▶ Input data:
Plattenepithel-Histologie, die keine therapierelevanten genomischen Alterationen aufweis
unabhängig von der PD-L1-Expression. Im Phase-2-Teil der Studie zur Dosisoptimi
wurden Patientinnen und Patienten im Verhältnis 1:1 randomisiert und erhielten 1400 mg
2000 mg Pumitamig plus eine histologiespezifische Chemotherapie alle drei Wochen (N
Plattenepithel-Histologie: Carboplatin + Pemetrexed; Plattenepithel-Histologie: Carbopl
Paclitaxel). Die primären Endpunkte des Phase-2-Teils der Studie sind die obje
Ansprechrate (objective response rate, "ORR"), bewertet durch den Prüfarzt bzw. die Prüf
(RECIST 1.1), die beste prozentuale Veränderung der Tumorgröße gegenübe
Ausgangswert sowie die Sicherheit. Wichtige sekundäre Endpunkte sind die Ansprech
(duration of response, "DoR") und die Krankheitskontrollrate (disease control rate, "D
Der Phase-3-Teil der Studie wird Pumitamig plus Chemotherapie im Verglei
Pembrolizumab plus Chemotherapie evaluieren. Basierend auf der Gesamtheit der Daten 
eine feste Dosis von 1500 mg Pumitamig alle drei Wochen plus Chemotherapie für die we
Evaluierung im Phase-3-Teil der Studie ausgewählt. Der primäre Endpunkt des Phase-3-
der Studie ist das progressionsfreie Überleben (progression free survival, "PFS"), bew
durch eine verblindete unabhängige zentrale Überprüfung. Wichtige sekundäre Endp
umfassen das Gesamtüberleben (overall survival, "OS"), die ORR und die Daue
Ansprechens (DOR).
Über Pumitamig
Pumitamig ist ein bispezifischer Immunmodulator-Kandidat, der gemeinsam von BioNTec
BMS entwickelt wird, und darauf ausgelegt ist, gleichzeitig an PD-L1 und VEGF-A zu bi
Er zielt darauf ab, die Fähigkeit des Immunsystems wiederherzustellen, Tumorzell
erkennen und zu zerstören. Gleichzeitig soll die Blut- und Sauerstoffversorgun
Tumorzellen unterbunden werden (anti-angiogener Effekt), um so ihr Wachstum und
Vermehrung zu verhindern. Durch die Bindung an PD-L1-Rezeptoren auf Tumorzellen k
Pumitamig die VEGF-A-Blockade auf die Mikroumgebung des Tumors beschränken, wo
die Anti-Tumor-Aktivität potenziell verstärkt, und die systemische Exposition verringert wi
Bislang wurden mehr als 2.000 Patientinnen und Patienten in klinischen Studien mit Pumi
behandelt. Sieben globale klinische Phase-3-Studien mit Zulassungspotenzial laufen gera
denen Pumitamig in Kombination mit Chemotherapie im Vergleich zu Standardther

▶ Problem to solve: Start from the line that holds "Pumitamig ist ein" and print each line to the end of the records exactly, leaving out everything before it.

▶ Your solution:
Pumitamig ist ein bispezifischer Immunmodulator-Kandidat, der gemeinsam von BioNTec
BMS entwickelt wird, und darauf ausgelegt ist, gleichzeitig an PD-L1 und VEGF-A zu bi
Er zielt darauf ab, die Fähigkeit des Immunsystems wiederherzustellen, Tumorzell
erkennen und zu zerstören. Gleichzeitig soll die Blut- und Sauerstoffversorgun
Tumorzellen unterbunden werden (anti-angiogener Effekt), um so ihr Wachstum und
Vermehrung zu verhindern. Durch die Bindung an PD-L1-Rezeptoren auf Tumorzellen k
Pumitamig die VEGF-A-Blockade auf die Mikroumgebung des Tumors beschränken, wo
die Anti-Tumor-Aktivität potenziell verstärkt, und die systemische Exposition verringert wi
Bislang wurden mehr als 2.000 Patientinnen und Patienten in klinischen Studien mit Pumi
behandelt. Sieben globale klinische Phase-3-Studien mit Zulassungspotenzial laufen gera
denen Pumitamig in Kombination mit Chemotherapie im Vergleich zu Standardther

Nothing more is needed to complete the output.